Dos enamorados... Ah, no, que es Gram Parsons
Pues vaya aburrimiento...Una pena no poder comparar el documental de Stephen Kijak con el Cocksucker Blues, la peli semicensurada que dirigió el fotógrafo Robert Frank (el mismo que diseñó la portada del Exile On Main Street a partir de fotogramas de Super 8) sobre la gira de los Stones por Estados Unidos en 1972. Sus satánicas majestades ya habían dejado su exilio en la dolce vita y se habían lanzado de nuevo a propagar la palabra prohibida.
martes, mayo 18, 2010
Robin Flynn

Pinchar aquí para ver el duelo final entre Robin Hood y sir Guy, una de las mejores escenas de espadachines de la historia del cine.
Alrededor de Robin de Locksley, de las pugnas entre sajones y normandos, entre Ricardo Corazón de León y su hermano Juan sin Tierra, también guardo recuerdos de la versión animada de Disney, de su aparición en el Ivanhoe de Robert Taylor y, sobre todo, de la cassette de los CuentaCuentos, aquella imborrable colección de cuentos y cintas habladas de Salvat que todavía conservo. Luego Richard Lester rodó Robin y Marian para años más tarde Sean Connery recliclarse de Robin maduro en perfecto rey Ricardo en el Príncipe de los Ladrones, con Kevin Costner de todos los santos en el papel del afeitado arquero y con un estupendo elenco de secundarios, al mismo tiempo que se lanzaba una tv movie mucho más cutre. Incluso Mel Brooks se atrevió con una parodia.

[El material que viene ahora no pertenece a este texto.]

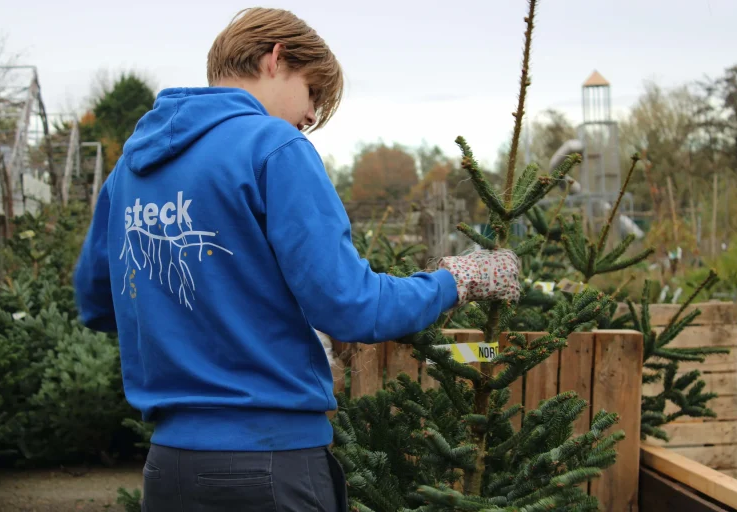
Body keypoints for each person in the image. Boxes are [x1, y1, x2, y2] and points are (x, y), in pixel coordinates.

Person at [73, 7, 521, 511]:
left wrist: (219, 322)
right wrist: (456, 278)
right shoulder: (272, 147)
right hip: (268, 467)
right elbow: (353, 305)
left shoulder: (129, 169)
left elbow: (99, 302)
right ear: (275, 58)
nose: (310, 117)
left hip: (170, 470)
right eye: (312, 94)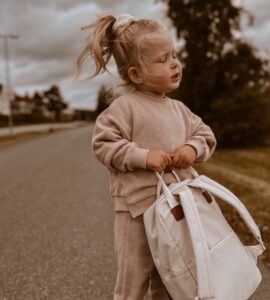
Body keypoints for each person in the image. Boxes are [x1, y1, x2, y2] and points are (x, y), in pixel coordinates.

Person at [75, 13, 217, 300]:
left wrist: (191, 149)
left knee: (172, 276)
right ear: (136, 75)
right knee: (134, 278)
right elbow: (103, 144)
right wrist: (142, 156)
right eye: (163, 59)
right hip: (136, 212)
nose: (175, 63)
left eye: (174, 55)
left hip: (177, 208)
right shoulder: (123, 109)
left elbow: (206, 136)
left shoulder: (180, 110)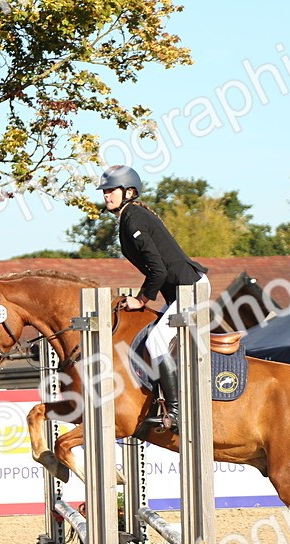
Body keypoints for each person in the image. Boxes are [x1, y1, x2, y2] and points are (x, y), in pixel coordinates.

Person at [97, 164, 209, 431]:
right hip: (178, 292)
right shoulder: (129, 218)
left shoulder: (133, 218)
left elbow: (157, 270)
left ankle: (176, 412)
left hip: (190, 289)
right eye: (105, 191)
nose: (106, 195)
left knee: (157, 341)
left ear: (129, 192)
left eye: (111, 190)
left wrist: (141, 299)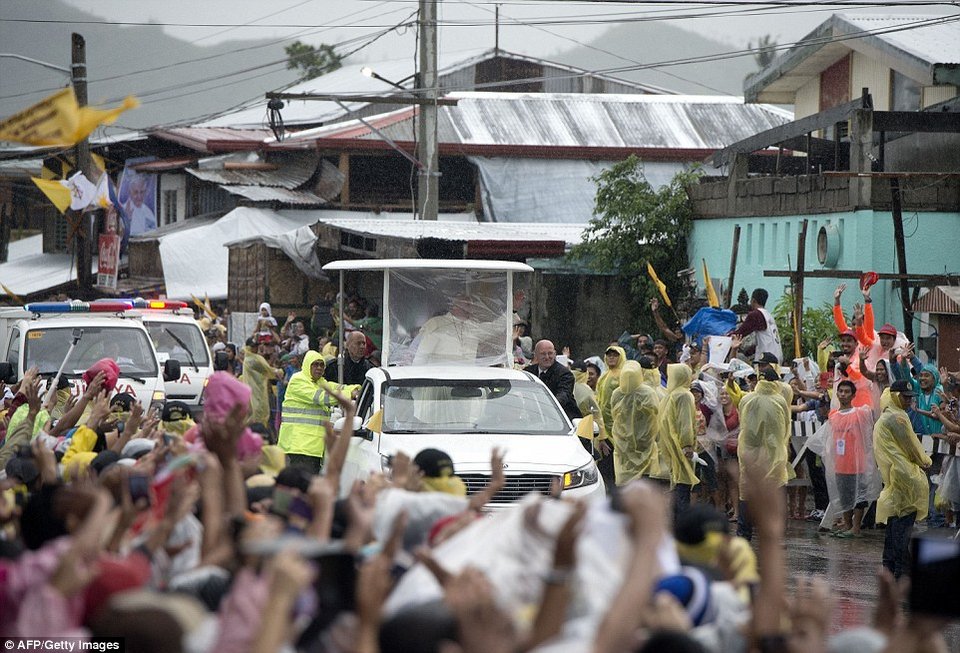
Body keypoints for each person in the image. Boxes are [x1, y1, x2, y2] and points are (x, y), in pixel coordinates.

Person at [873, 379, 932, 578]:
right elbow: (912, 446)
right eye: (905, 397)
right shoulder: (897, 418)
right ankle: (901, 574)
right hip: (905, 478)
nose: (908, 401)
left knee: (893, 527)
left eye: (910, 398)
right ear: (895, 396)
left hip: (894, 478)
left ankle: (888, 571)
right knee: (901, 529)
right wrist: (925, 461)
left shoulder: (887, 415)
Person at [737, 368, 792, 541]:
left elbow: (742, 424)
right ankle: (776, 535)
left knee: (746, 492)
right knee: (776, 490)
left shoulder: (746, 399)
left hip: (749, 453)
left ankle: (744, 534)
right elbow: (785, 427)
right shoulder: (780, 401)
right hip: (773, 453)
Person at [821, 380, 880, 538]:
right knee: (844, 496)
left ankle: (856, 527)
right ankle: (847, 525)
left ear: (853, 395)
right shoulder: (833, 415)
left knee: (859, 497)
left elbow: (874, 411)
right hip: (841, 464)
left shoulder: (860, 414)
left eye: (847, 392)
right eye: (840, 391)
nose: (843, 394)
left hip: (857, 463)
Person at [277, 351, 353, 474]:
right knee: (304, 486)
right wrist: (349, 394)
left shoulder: (319, 382)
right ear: (307, 365)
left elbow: (337, 388)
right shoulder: (298, 380)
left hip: (312, 446)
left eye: (321, 365)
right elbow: (322, 398)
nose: (319, 368)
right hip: (300, 445)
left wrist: (355, 388)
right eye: (315, 364)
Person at [656, 363, 700, 513]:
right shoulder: (684, 395)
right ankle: (682, 525)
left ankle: (676, 524)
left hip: (671, 446)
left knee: (677, 484)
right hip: (681, 447)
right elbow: (685, 422)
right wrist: (687, 445)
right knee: (683, 485)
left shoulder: (670, 395)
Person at [610, 361, 661, 485]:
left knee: (625, 481)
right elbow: (657, 412)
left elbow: (613, 414)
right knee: (645, 479)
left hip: (624, 443)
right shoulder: (648, 393)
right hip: (644, 442)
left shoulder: (617, 393)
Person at [525, 340, 580, 421]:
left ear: (555, 354)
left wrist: (547, 407)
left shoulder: (564, 374)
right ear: (535, 355)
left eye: (550, 353)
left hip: (563, 420)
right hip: (534, 419)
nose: (547, 357)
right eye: (543, 354)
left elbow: (563, 396)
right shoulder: (528, 372)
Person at [729, 288, 782, 363]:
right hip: (777, 356)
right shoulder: (769, 315)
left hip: (766, 360)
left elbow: (740, 333)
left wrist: (723, 337)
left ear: (753, 300)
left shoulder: (756, 314)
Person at [240, 338, 282, 430]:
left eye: (256, 346)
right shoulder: (252, 360)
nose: (256, 348)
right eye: (253, 346)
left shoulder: (253, 358)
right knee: (257, 414)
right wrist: (278, 371)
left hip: (258, 391)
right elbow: (268, 370)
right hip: (255, 393)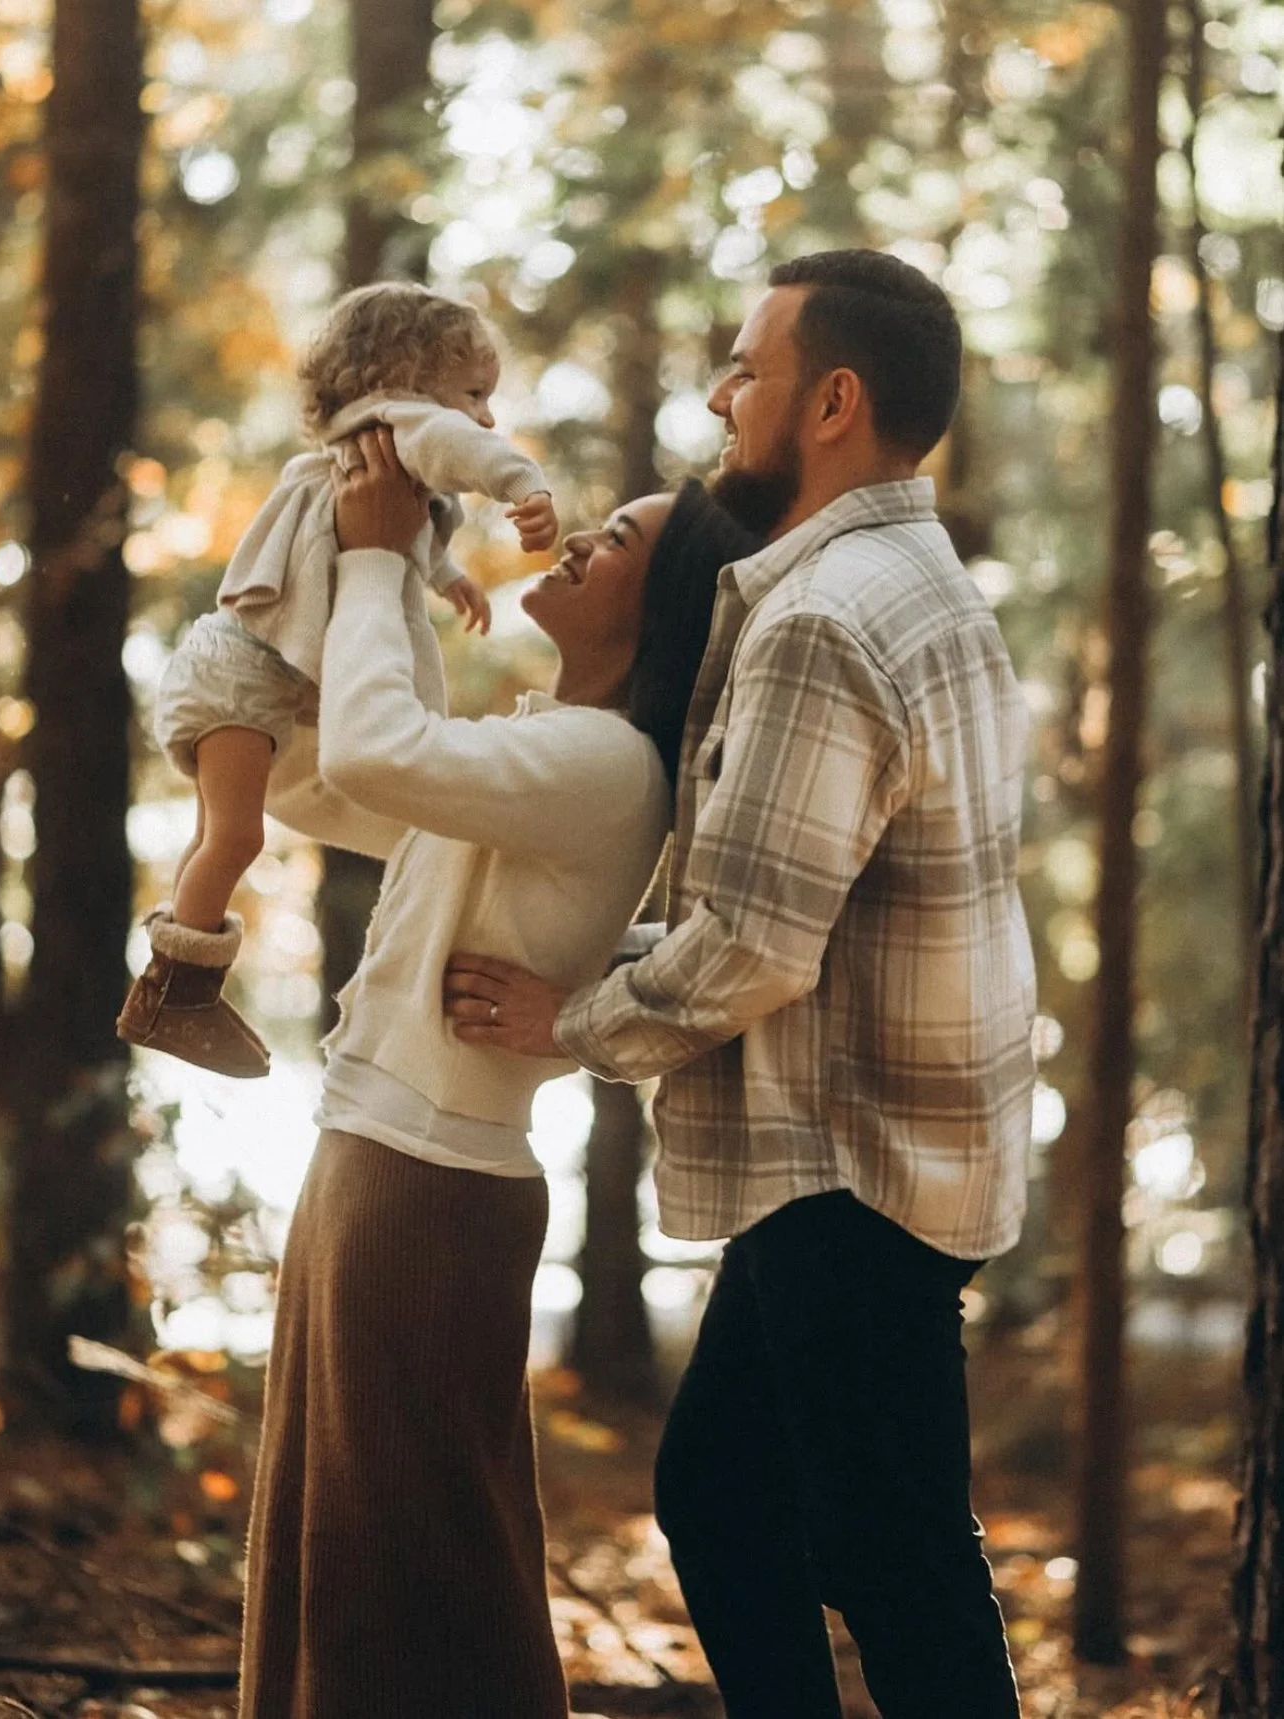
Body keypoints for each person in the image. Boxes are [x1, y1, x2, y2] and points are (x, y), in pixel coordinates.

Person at [443, 248, 1037, 1719]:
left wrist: (567, 1019)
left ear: (832, 400)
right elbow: (800, 921)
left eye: (747, 371)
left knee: (884, 1552)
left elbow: (757, 942)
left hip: (854, 1161)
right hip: (879, 1141)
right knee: (727, 1500)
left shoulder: (823, 618)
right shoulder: (916, 582)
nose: (719, 395)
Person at [237, 433, 762, 1719]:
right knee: (337, 1545)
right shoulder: (547, 752)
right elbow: (322, 779)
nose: (582, 542)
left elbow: (374, 756)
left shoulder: (603, 769)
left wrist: (371, 564)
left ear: (664, 606)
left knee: (419, 1561)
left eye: (621, 542)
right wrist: (348, 560)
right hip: (377, 1163)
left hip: (428, 1190)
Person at [118, 283, 557, 1078]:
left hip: (233, 672)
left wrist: (447, 574)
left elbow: (386, 528)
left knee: (213, 838)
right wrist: (525, 486)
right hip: (243, 677)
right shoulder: (403, 426)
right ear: (406, 384)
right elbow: (465, 451)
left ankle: (170, 988)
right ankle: (179, 998)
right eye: (473, 395)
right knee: (236, 837)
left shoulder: (352, 453)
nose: (484, 417)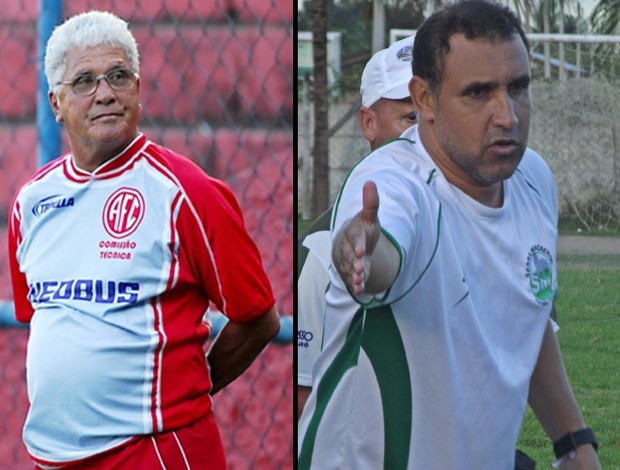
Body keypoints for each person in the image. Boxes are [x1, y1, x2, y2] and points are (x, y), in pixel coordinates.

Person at [297, 2, 600, 469]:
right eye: (478, 93)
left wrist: (573, 441)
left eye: (518, 88)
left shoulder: (533, 178)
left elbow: (529, 316)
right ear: (424, 100)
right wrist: (362, 254)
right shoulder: (393, 182)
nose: (507, 115)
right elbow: (379, 256)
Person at [7, 11, 280, 470]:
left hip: (155, 452)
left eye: (118, 76)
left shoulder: (186, 193)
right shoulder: (31, 201)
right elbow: (43, 321)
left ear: (137, 87)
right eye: (85, 82)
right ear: (56, 102)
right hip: (51, 458)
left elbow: (259, 318)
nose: (105, 93)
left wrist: (190, 391)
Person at [297, 35, 418, 420]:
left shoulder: (473, 225)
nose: (423, 134)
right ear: (368, 122)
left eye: (434, 116)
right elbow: (305, 397)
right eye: (409, 117)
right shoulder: (319, 248)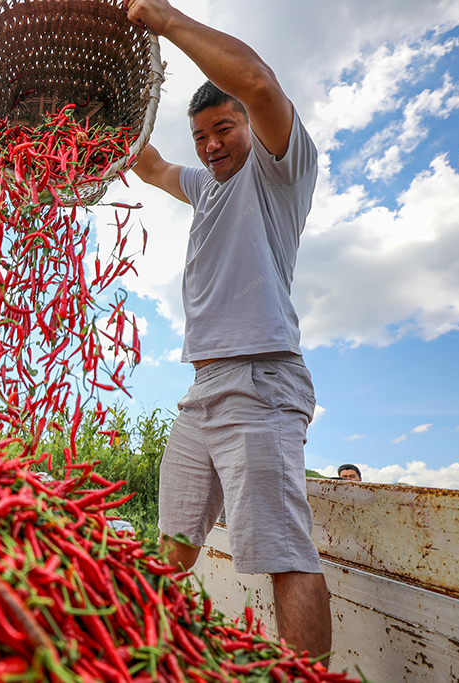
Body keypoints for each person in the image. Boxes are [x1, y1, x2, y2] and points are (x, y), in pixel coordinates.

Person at [126, 0, 331, 664]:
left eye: (224, 128)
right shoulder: (207, 186)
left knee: (282, 549)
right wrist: (105, 117)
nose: (212, 145)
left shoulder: (278, 169)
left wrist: (165, 20)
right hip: (203, 387)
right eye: (203, 136)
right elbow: (150, 166)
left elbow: (261, 83)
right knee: (175, 541)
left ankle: (301, 676)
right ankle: (144, 658)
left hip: (261, 379)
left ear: (249, 125)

Y así llega el bueno de Ridley Scott, al que hace tiempo le perdí la fe, y se presenta en Cannes con una nueva versión del mito, mucho más veritè y en la que precisamente los franceses no quedan muy bien parados. El director de Blade Runner y Alien (me quedo con las ganas de ponerlo en duda) consigue que las dos horas y poco que dura su película se dilaten mentalmente mucho más aburriendo a las ovejas (perdón, a los corderos, que de ellos trata bastante). Desprovisto de toda picardía y sentido del humor, este Gladiator inglés se pasa a la épica que es donde Scott suele chapotear porque el hombre, hay que reconocerlo, sigue rodando como dios. Además, todo el rigor de una historia que pretende redescubrir queda aniquilado con detalles como los que abundan en su desenlace final, una batalla a lo desembarco de Normandia versión Soldado Ryan en la que unos niños desnutridos -la licencia poética con la que trata de enlazar a Robin con el bosque de Sherwood- se lanzan al combate a lomos de unos encantadores ponis y liderados por una Marian, antes granjera, ahora guerrera, de armas tomar. Todo un desperdicio que en ocasiones entretiene pero que no hace justicia a un personaje que siempre sonará a carcajada de Errol Flynn.